[Role of autophagy in ameliorating sepsis-induced acute lung injury by allicinin in mice].

OBJECTIVE: To investigate roles of autophagy in ameliorating sepsis-induced acute lung injury by allicinin in mice.
 Methods: A total of 152 male Balb/c mice (8-week old) were randomly divided into a sham group, a septic model group, an allicin treatment group, and an autophagy inhibition group. Septic mouse model was established by cecal ligation and puncture (CLP). Mice in the allicin treatment group were given allicin (30 mg/kg, intra-peritoneal injection) at 6 and 12 h, while those in the autophagy inhibition group were given autophagy inhibitor 3-MA (15 mg/kg, intra-peritoneal injection) at half an hour after allicin administration. Mice in the model and sham group were administered with the same amount of saline. Twenty mice in each group were randomly chosen to observe the 7 d survival rate. The other 12 mice were killed at 24 h, and the bronchoalveolar lavage fluid (BALF) (n=6) and lung tissues (n=6) were collected. ELISA was used to detect the tumor necrosis factor-α (TNF-α) and interleukin-6 (IL-6) in the BALF. Hematoxylin-eosin staining was preformed to show the morphological changes in the lung tissues. Malondialdehyde (MDA) content and the activity of superoxide dismutase (SOD) in the lung tissues were examined. The expression of LC3B and Beclin-1 was determined by immunohistochemical analysis.

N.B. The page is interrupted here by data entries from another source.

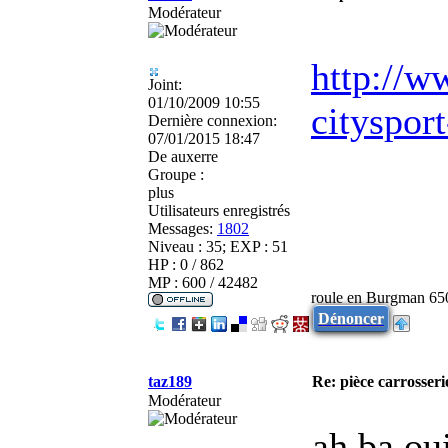
Modérateur
http://w
Joint:
01/10/2009 10:55
cityspor
Dernière connexion:
07/01/2015 18:47
De
auxerre
Groupe :
plus
Utilisateurs enregistrés
Messages:
1802
Niveau : 35; EXP : 51
HP : 0 / 862
MP : 600 / 42482
roule en Burgman 65
Dénoncer
taz189
Re: pièce carrosseri
Modérateur
ah ba ou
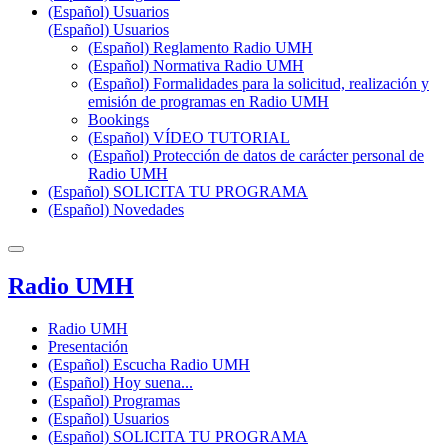
(Español) Usuarios
(Español) Usuarios
(Español) Reglamento Radio UMH
(Español) Normativa Radio UMH
(Español) Formalidades para la solicitud, realización y
emisión de programas en Radio UMH
Bookings
(Español) VÍDEO TUTORIAL
(Español) Protección de datos de carácter personal de
Radio UMH
(Español) SOLICITA TU PROGRAMA
(Español) Novedades
Radio UMH
Radio UMH
Presentación
(Español) Escucha Radio UMH
(Español) Hoy suena...
(Español) Programas
(Español) Usuarios
(Español) SOLICITA TU PROGRAMA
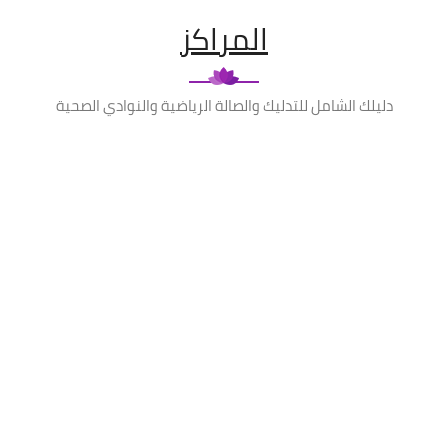
المراكز
دليلك الشامل للتدليك والصالة الرياضية والنوادي الصحية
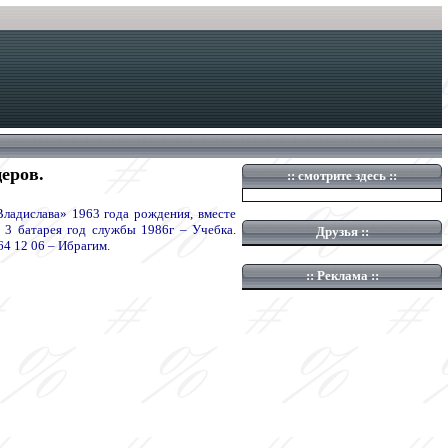
церов.
::
смотрите здесь
::
ладислава» 1963 года рождения, вместе
3 батарея год службы 1986г – Учебка.
Друзья
::
4 12 06 – Ибрагим.
::
Реклама ::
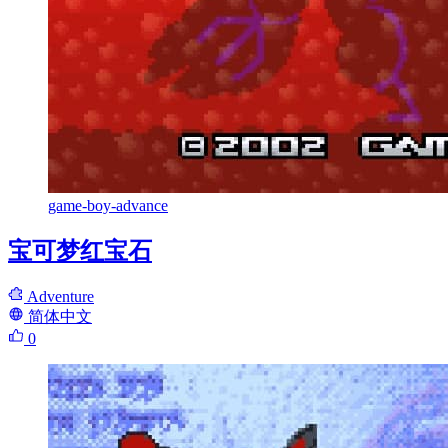
game-boy-advance
宝可梦红宝石
Adventure
简体中文
0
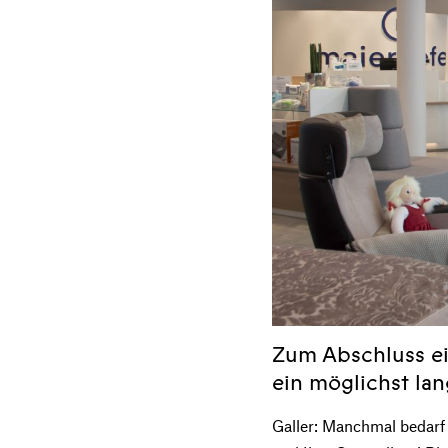
Zum Abschluss ei
ein möglichst la
Galler: Manchmal bedarf e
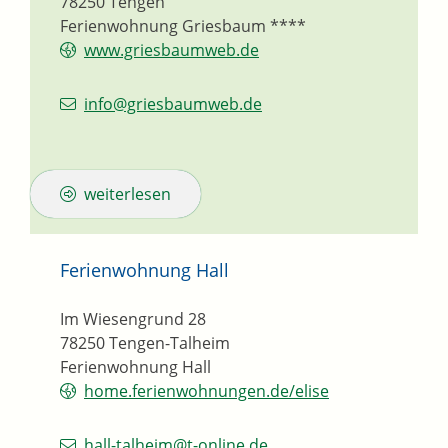
78250
Tengen
Ferienwohnung Griesbaum ****
www.griesbaumweb.de
info@griesbaumweb.de
weiterlesen
Ferienwohnung Hall
Im Wiesengrund 28
78250
Tengen-Talheim
Ferienwohnung Hall
home.ferienwohnungen.de/elise
hall-talheim@t-online.de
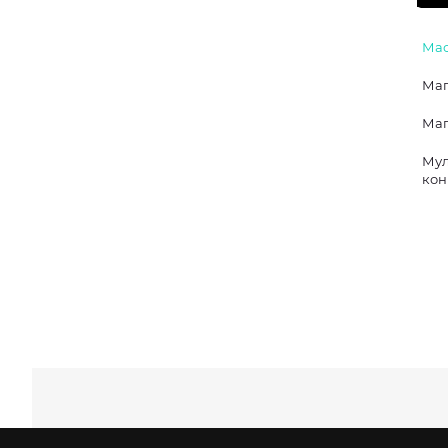
Мас
Маг
Маг
Мул
кон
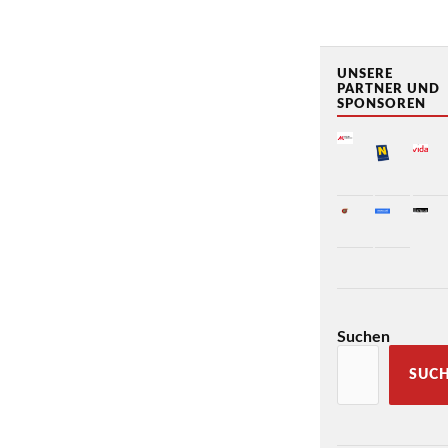
UNSERE
PARTNER UND
SPONSOREN
Suchen
SUC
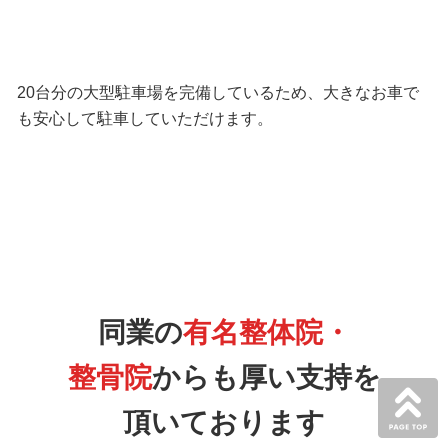
20台分の大型駐車場を完備しているため、大きなお車で
も安心して駐車していただけます。
同業の
有名整体院・
整骨院
からも厚い支持を
頂いております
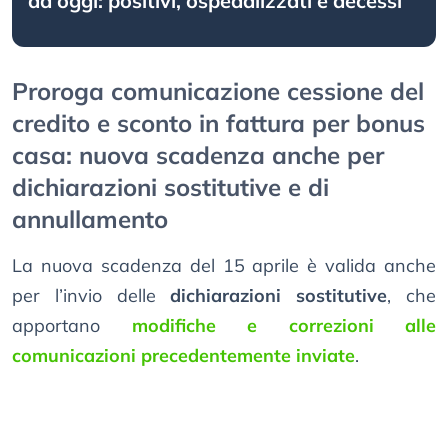
ad oggi: positivi, ospedalizzati e decessi
Proroga comunicazione cessione del
credito e sconto in fattura per bonus
casa: nuova scadenza anche per
dichiarazioni sostitutive e di
annullamento
La nuova scadenza del 15 aprile è valida anche
per l’invio delle
dichiarazioni sostitutive
, che
apportano
modifiche e correzioni alle
comunicazioni precedentemente inviate
.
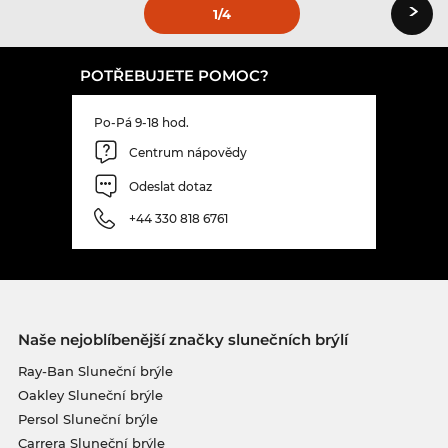
›
1
/4
POTŘEBUJETE POMOC?
Po-Pá 9-18 hod.
Centrum nápovědy
Odeslat dotaz
+44 330 818 6761
Naše nejoblíbenější značky slunečních brýlí
Ray-Ban Sluneční brýle
Oakley Sluneční brýle
Persol Sluneční brýle
Carrera Sluneční brýle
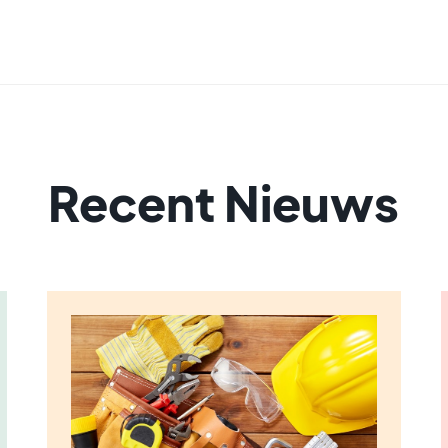
Recent Nieuws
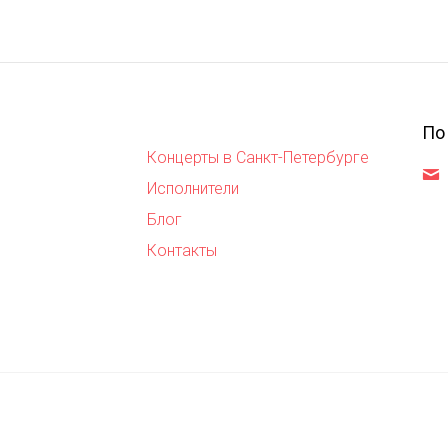
По
Концерты в Санкт-Петербурге
,
Исполнители
Блог
Контакты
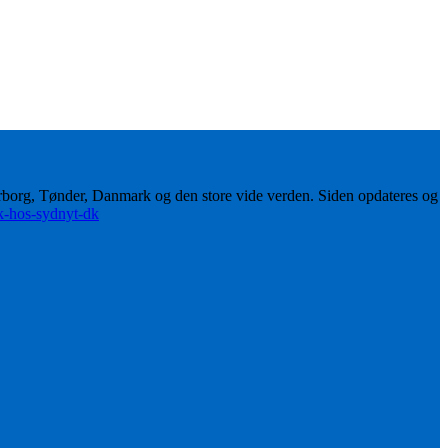
erborg, Tønder, Danmark og den store vide verden. Siden opdateres og
ik-hos-sydnyt-dk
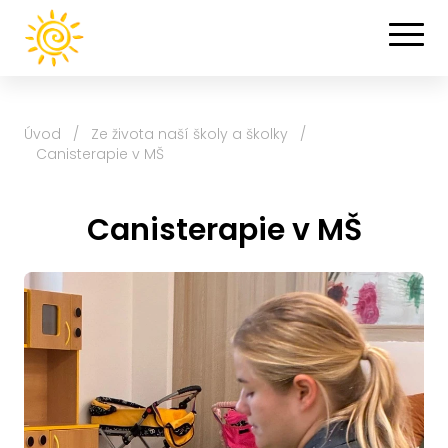
Úvod
/
Ze života naší školy a školky
/
Canisterapie v MŠ
Canisterapie v MŠ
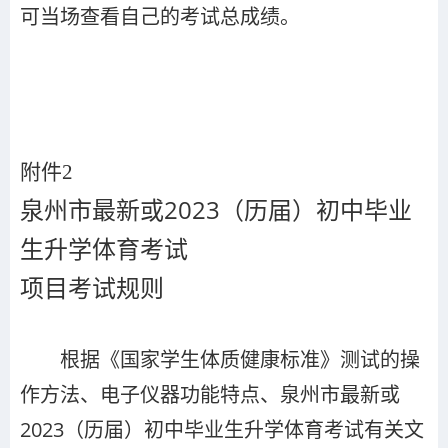
可当场查看自己的考试总成绩。
附件2
泉州市最新或2023（历届）初中毕业
生升学体育考试
项目考试规则
根据《国家学生体质健康标准》测试的操
作方法、电子仪器功能特点、泉州市最新或
2023（历届）初中毕业生升学体育考试有关文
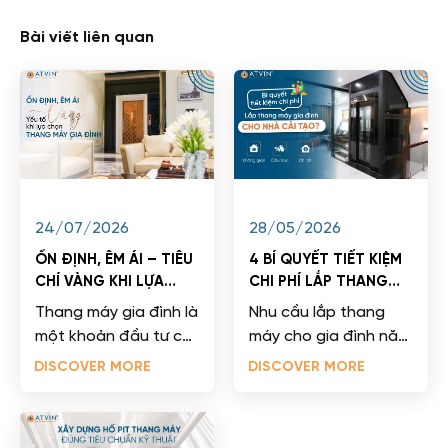
Bài viết liên quan
24/07/2026
28/05/2026
ỔN ĐỊNH, ÊM ÁI – TIÊU
4 BÍ QUYẾT TIẾT KIỆM
CHÍ VÀNG KHI LỰA
CHI PHÍ LẮP THANG
CHỌN THANG MÁY GIA
MÁY CHO NHÀ CẢI
Thang máy gia đình là
Nhu cầu lắp thang
ĐÌNH
TẠO
một khoản đầu tư có
máy cho gia đình năm
giá trị cao và thường
2026 đang bùng nổ
DISCOVER MORE
DISCOVER MORE
gắn bó với ngôi nhà
thực sự mạnh mẽ dưới
từ 15-20...
tác động của tốc...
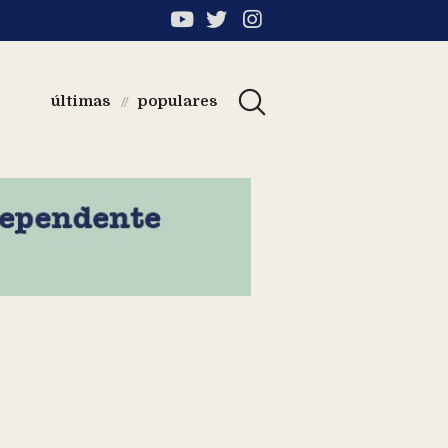
últimas
populares
//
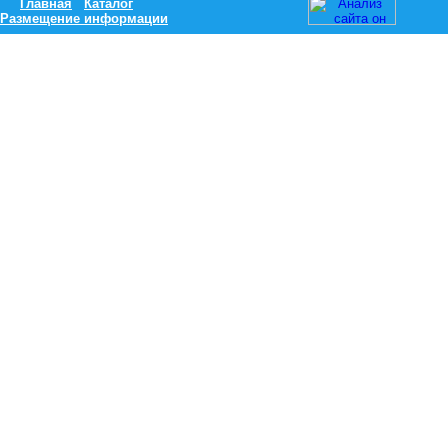
Главная
Каталог
Размещение информации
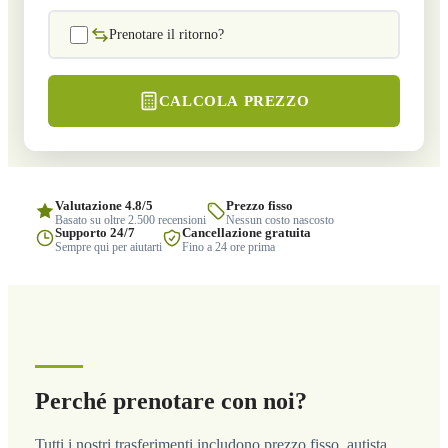
Prenotare il ritorno?
CALCOLA PREZZO
Valutazione 4.8/5
Prezzo fisso
Basato su oltre 2.500 recensioni
Nessun costo nascosto
Supporto 24/7
Cancellazione gratuita
Sempre qui per aiutarti
Fino a 24 ore prima
Perché prenotare con noi?
Tutti i nostri trasferimenti includono prezzo fisso, autista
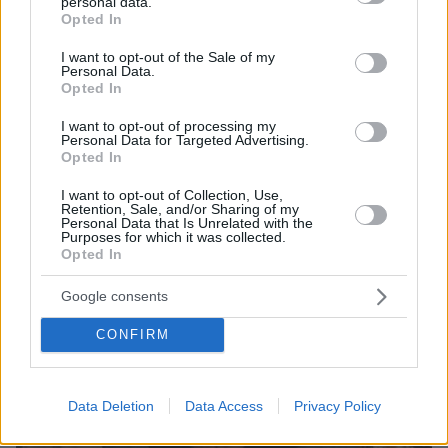
personal data.
grant or deny consent to Google and its third-party tags to
και τον Κόσμο, τη στιγμή που συμβαίνουν, στο
Opted In
use your data for below specified purposes in below Google
Protothema.gr
consent section.
I want to opt-out of the Sale of my
Personal Data.
Opted In
Σχετικά Άρθρα
I want to opt-out of processing my
Personal Data for Targeted Advertising.
Opted In
I want to opt-out of Collection, Use,
Retention, Sale, and/or Sharing of my
Personal Data that Is Unrelated with the
Purposes for which it was collected.
Opted In
Google consents
CONFIRM
Data Deletion
Data Access
Privacy Policy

 Results: Compared with the sham group, the 7 d survival rate and lung SOD activity were decreased in the CLP group (P<0.05); the lung morphological damage score, the levels of TNF-α and IL-6 in the BALF, MDA content in the lung, and expression of LC3B and Beclin-1 were increased greatly in the CLP group (P<0.05). Compared with the CLP group, the 7 d survival rate, lung SOD activity and the expressions of LC3B and Beclin-1 were increased significantly in the allicin treatment group (P<0.05); the lung morphological damage scores, the levels of TNF-α and IL-6 in the BALF and MDA content in the lung were decreased obviously in the allicin treatment group (P<0.05). Compared with the allicin treatment group, the 7 d survival rate, lung SOD activity, and the expressions of LC3B and Beclin-1 were decreased in the 3-MA group (P<0.05); the lung morphological damage scores, the levels of TNF-α and IL-6 in the BALF, and MDA content in the lung were increased significantly in the 3-MA group (P<0.05).
 Conclusion: Allicin may ameliorate sepsis-induced acute lung injury in mice by enhancing the level of autophagy.